Count the lines below that include the word "developed", then give that number and no other words.
:::
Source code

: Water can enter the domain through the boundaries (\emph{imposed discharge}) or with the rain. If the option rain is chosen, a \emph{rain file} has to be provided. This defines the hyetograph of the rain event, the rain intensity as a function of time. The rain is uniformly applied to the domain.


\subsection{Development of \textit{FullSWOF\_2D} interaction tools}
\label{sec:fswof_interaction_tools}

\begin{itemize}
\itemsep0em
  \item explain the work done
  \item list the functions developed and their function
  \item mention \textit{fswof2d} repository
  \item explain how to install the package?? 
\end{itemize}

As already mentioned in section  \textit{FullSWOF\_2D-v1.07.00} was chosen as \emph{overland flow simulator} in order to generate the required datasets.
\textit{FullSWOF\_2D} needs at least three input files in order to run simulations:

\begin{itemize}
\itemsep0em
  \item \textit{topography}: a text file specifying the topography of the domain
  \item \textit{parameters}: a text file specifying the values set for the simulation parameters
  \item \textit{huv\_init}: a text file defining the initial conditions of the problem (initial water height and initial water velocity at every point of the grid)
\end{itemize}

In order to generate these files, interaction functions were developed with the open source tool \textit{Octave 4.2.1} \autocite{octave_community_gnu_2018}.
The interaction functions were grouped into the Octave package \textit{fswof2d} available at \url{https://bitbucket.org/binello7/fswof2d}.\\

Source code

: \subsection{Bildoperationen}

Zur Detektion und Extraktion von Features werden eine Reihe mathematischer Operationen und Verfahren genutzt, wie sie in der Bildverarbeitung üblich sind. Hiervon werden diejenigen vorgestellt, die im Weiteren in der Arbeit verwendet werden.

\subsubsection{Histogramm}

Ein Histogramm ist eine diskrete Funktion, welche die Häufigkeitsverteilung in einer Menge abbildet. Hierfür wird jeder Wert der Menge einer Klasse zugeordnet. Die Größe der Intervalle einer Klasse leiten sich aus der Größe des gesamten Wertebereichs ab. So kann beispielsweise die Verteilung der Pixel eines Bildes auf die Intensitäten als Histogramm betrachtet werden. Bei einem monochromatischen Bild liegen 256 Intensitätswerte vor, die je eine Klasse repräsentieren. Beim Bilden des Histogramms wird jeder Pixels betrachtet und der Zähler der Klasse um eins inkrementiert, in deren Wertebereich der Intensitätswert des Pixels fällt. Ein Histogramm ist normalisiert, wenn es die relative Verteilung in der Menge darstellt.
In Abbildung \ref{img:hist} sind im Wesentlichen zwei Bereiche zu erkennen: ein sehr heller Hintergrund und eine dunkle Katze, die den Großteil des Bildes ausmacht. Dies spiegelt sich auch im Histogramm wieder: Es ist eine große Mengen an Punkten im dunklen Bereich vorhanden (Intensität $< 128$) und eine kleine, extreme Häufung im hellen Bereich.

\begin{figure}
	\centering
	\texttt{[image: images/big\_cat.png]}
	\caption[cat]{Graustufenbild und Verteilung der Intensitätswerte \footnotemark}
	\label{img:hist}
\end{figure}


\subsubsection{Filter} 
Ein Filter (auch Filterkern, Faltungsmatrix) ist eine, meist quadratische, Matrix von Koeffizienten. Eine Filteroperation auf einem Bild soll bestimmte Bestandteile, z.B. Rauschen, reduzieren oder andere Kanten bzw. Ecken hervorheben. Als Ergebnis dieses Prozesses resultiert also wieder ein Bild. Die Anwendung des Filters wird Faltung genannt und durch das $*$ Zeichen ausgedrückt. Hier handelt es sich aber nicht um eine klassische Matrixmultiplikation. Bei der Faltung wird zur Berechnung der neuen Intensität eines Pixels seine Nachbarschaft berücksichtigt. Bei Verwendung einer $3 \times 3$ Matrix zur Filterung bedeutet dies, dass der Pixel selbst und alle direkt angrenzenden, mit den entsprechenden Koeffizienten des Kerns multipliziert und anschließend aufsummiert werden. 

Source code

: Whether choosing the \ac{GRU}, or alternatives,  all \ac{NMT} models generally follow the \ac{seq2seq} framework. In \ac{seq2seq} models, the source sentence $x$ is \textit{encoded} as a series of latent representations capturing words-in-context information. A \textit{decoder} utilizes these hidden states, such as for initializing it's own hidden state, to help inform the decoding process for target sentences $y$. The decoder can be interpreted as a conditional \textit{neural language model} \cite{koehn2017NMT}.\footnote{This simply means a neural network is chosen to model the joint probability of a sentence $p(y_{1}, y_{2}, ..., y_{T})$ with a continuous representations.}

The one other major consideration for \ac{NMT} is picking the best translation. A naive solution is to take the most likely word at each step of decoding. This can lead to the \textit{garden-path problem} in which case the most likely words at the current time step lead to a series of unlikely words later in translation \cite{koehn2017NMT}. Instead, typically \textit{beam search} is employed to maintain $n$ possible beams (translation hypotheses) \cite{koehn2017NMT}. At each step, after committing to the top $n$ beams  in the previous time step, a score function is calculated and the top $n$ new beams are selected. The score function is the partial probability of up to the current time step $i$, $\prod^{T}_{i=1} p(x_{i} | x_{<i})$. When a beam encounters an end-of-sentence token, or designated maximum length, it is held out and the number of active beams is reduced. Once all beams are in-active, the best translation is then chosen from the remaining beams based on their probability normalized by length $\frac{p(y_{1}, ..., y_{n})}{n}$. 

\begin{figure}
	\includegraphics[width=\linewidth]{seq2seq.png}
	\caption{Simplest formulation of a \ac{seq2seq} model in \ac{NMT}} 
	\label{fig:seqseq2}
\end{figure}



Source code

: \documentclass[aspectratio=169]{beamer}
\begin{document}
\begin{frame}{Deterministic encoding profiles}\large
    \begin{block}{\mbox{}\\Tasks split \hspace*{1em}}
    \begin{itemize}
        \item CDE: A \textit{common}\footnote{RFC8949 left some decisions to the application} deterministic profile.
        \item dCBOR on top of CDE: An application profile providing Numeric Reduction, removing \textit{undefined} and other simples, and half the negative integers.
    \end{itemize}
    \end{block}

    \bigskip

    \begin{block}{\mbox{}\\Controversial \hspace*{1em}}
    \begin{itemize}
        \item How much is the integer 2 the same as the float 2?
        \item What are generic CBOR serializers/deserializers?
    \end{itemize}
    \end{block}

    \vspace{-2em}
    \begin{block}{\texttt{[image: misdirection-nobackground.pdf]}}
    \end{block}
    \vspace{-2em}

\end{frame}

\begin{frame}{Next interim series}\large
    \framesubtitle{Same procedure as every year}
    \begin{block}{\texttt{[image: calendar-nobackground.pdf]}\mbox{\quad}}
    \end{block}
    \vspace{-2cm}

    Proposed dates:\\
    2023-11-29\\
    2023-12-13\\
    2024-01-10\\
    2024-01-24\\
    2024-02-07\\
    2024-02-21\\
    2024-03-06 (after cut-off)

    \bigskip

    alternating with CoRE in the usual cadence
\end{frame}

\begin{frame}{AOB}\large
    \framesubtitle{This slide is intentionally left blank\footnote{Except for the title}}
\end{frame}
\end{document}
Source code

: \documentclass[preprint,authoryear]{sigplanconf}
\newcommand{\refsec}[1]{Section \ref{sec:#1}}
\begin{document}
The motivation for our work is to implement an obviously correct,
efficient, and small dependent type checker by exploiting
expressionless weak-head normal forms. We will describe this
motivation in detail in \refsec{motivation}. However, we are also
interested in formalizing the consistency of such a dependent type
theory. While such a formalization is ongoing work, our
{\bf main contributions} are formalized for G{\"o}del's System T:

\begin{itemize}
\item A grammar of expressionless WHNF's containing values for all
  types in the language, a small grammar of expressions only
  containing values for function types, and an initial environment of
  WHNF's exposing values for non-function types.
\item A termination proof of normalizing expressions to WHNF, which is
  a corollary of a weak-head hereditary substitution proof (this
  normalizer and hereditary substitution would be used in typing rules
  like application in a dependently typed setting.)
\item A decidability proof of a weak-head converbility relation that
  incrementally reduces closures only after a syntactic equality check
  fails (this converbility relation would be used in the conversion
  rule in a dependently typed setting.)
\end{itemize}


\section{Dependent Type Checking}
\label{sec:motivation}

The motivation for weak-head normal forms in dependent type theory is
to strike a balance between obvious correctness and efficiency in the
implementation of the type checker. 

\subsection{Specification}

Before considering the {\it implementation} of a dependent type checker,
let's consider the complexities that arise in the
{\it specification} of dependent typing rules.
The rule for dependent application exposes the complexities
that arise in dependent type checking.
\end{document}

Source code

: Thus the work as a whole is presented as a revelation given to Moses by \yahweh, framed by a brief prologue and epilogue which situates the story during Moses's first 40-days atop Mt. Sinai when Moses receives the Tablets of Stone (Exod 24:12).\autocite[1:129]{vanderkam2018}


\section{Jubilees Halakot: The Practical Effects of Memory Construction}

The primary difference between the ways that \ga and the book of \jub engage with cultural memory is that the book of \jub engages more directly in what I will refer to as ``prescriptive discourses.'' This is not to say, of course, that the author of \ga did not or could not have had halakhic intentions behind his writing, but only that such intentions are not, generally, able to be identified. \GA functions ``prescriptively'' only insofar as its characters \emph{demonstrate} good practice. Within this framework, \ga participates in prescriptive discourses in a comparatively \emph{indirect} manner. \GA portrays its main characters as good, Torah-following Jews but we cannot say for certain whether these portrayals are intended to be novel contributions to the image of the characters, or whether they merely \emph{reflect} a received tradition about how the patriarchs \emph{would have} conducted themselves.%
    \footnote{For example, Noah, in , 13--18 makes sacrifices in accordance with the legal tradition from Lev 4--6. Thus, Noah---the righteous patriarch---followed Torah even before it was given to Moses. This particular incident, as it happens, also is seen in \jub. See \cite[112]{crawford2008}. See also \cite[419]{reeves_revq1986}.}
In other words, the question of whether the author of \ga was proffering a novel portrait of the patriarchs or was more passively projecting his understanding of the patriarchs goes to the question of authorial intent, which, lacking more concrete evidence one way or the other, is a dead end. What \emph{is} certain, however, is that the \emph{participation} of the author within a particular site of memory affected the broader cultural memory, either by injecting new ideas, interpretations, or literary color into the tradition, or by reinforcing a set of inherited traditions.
:::
## ANSWER AREA
2